Voilà une idée très séduisante en effet, mais comment ça marche ?

Les experts ont élaboré une cartographie précise des flux d’eau de pluie, et déterminé le trajet que l’eau emprunte et les obstacles qu’elle rencontre. A partir de là, il s’agit d’exploiter tous les moyens possibles pour capter, retenir et gérer les excès. Le plan recense 300 projets, parmi lesquels des tunnels souterrains géants capables de collecter et de rejeter vers la mer d’énormes quantités d’eau. Mais en surface, ce sont aussi les parcs et tout un ensemble de dispositifs de stockage et de végétalisation qui ont une place centrale, et sont repensés avec une vision nouvelle.

Ces aménagements ont donc un double emploi d’espaces de loisirs et de réservoirs d’appoint ?

C’est exactement cela. Par exemple, dans le parc Enghaveparken, en plus des espaces de pelouses, on trouve des espaces creux, où ont été créés un skatepark et un terrain de basket. En cas d’orage violent, ils se transforment en grands bassins qui collectent l’eau de pluie, et l’empêchent de provoquer des inondations ou de submerger le système d’égouts. A plus petite échelle, la Tåsinge Plads, jusqu’ici très minérale, a été modifiée pour que 30% de l’eau de pluie qui tombe dans le quartier, ne s’écoule plus dans les égouts mais dans une série de bassins ou s’infiltre dans les parterres de fleurs. Le but à long terme est de construire partout dans la ville des dispositifs qui fonctionnent sur ce principe en retenant l’eau et en l’évacuant sur un temps plus long.

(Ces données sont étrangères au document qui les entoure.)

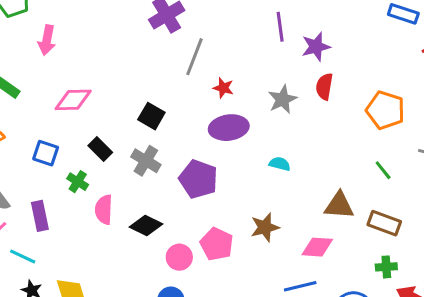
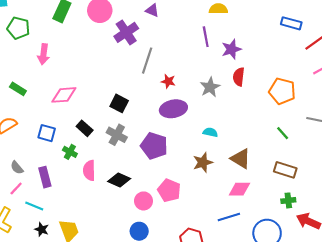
brown triangle: (339, 205) -> (241, 159), moved, turned 30
brown star: (265, 227) -> (203, 162), moved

Et justement, où en est aujourd’hui le Skybrudsplan ?

Les premiers projets ont bien démontré leur efficacité lors des derniers épisodes d’orages, et des travaux complémentaires sont encore prévus jusqu’en 2035. La philosophie est que pour chaque aménagement ou renouvellement d’espace urbain, on intègre cette notion d’adaptation au changement climatique. C’est essentiel concernant les précipitations mais les projets en question ont d’autres bénéfices connexes. La présence de végétation favorise l’absorption et l’évaporation, mais aussi la lutte contre les ilots de chaleur en été. Enfin, elle agit en faveur de la biodiversité, de l’esthétique, et du bien-être de manière générale. Un combo plutôt intéressant vous ne trouvez pas ?

Un entretien réalisé par Laurence Aubron.